Do you speak puppetry

Puppetry as an alternative form of communication

Farryl Hadari has been an educator in the field of puppetry for more than 30 years. She has initiated many puppetry projects... read more.

Puppet Stories Based on Real Life Situations

Jason was in the second grade when I met him. I was doing an artistic residency at an elementary school in Boston. The children created puppets, puppet characters, and puppet stories. Jason was not accepted by most of the members of his class. The children felt that he behaved aggressively toward them and often acted strangely. They would usually refuse to interact with him. He was almost always alone and usually appeared to be unhappy. He made a puppet named Mark and wrote the following story about Mark:

Once there was a boy named Mark. He lived near a frog pond. Every day, he went to the frog pond and petted a frog. Soon, the frogs got friendly with him and got in his hand.

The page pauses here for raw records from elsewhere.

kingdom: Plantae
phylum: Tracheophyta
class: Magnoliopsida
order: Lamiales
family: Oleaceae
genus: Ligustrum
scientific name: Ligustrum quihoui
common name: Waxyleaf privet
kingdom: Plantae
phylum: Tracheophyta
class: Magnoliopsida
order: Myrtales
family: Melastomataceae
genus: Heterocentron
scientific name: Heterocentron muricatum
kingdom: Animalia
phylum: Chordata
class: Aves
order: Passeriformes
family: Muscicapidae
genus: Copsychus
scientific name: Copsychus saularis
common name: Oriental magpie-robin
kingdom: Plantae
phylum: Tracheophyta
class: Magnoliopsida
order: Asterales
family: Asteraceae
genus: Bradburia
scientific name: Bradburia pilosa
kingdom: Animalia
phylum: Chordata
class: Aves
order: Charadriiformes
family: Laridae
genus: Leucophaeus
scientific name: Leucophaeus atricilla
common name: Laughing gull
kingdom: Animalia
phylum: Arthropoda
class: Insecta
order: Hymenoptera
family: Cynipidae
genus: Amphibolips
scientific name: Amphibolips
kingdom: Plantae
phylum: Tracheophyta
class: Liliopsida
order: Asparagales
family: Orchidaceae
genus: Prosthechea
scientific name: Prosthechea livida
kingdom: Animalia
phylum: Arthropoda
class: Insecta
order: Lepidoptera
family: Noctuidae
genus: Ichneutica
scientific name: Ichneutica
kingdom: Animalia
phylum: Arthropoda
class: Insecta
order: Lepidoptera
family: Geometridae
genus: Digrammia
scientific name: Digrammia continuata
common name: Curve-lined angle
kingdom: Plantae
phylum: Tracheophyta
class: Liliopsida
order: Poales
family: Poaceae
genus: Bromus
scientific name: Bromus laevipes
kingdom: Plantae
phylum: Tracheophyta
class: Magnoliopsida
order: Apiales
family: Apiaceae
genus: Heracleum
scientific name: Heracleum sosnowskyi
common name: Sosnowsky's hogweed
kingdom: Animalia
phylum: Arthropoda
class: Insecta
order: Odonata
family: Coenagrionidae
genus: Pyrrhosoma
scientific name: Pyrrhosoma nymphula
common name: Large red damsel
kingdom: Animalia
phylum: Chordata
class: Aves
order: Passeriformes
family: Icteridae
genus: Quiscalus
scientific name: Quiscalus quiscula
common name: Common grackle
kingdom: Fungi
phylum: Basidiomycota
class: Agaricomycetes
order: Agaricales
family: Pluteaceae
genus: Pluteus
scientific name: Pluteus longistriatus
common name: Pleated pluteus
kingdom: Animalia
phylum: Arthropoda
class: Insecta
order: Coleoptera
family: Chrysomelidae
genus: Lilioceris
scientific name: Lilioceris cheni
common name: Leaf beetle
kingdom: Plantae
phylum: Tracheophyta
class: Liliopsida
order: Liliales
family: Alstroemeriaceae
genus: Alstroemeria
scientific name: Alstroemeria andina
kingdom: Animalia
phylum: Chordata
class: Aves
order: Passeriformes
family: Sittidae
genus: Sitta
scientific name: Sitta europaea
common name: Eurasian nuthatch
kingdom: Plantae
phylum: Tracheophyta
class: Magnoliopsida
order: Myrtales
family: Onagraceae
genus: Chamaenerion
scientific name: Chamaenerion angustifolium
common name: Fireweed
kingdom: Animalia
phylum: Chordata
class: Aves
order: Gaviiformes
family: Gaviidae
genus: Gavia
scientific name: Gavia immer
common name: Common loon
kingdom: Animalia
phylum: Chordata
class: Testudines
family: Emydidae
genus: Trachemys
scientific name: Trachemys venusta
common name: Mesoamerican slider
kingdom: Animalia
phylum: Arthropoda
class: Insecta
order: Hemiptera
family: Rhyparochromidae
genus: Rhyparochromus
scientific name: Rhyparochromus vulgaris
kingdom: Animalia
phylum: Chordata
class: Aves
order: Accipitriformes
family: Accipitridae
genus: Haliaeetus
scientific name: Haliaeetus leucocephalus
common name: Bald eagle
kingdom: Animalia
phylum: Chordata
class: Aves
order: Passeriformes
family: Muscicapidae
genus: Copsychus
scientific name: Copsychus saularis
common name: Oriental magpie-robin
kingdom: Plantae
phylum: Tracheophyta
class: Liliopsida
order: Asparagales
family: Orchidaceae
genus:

One day, a family moved in next door. Mark went to welcome them, and he brought a frog with him. One of the neighbor’s kids pushed the frog off of Mark’s hand, and it died. Mark kicked the kid, and they got into a fight. The parents stopped them, and both of the families went home.

When Mark got home, he wanted to talk to his father about the kid next door because he killed his frog. His father told him to tell the boy that he liked frogs very much and didn’t want anybody to kill them. Mark said, “All right.”

The next day, he went to the neighbor’s house and talked to the kid, but the kid said he was going to kill the frogs. Mark went home and told his dad what happened. His dad thought of a way to solve the problem. They had wanted to do this for a long time. He decided to move away and take the frogs with them.

Jason allowed me to read his story to his class. The hero of the story was Mark; his problem was that his frogs were in danger of being killed; his solution was to move away. The parallels to Jason’s life were clear. However, when we discussed the story, we only spoke about Mark. Jason had to be allowed to stay at a safe distance. Respecting this boundary enabled him to present the situation and to observe it. It also enabled the members of his class to dialogue with him through the medium of the story without threatening Jason. In discussing the story, most of the children in the class said that they would not want to play with some one who carried frogs around with him. However, they also felt that it was wrong to kill his frogs. They agreed that Mark needed to know that if he insisted on carrying his frogs around with him, other children would probably not want to play with him. Some children suggested that he leave his frogs in the pond and play with them when he returned from school. This way, maybe other children would want to play with him. However, if he remained adamant about bringing his frogs to school, he should be allowed to do so without others threatening to kill them. The children almost unanimously felt that running away from a problem wouldn’t solve it. I asked them to offer alternative solutions, which they readily did.

We spent the entire class time working on Jason’s story, and, in essence, dialoguing with Jason. Through his puppet and his puppet story, he had found a safe, positive venue to integrate with his classmates. They spoke puppetry together and the communication was a success!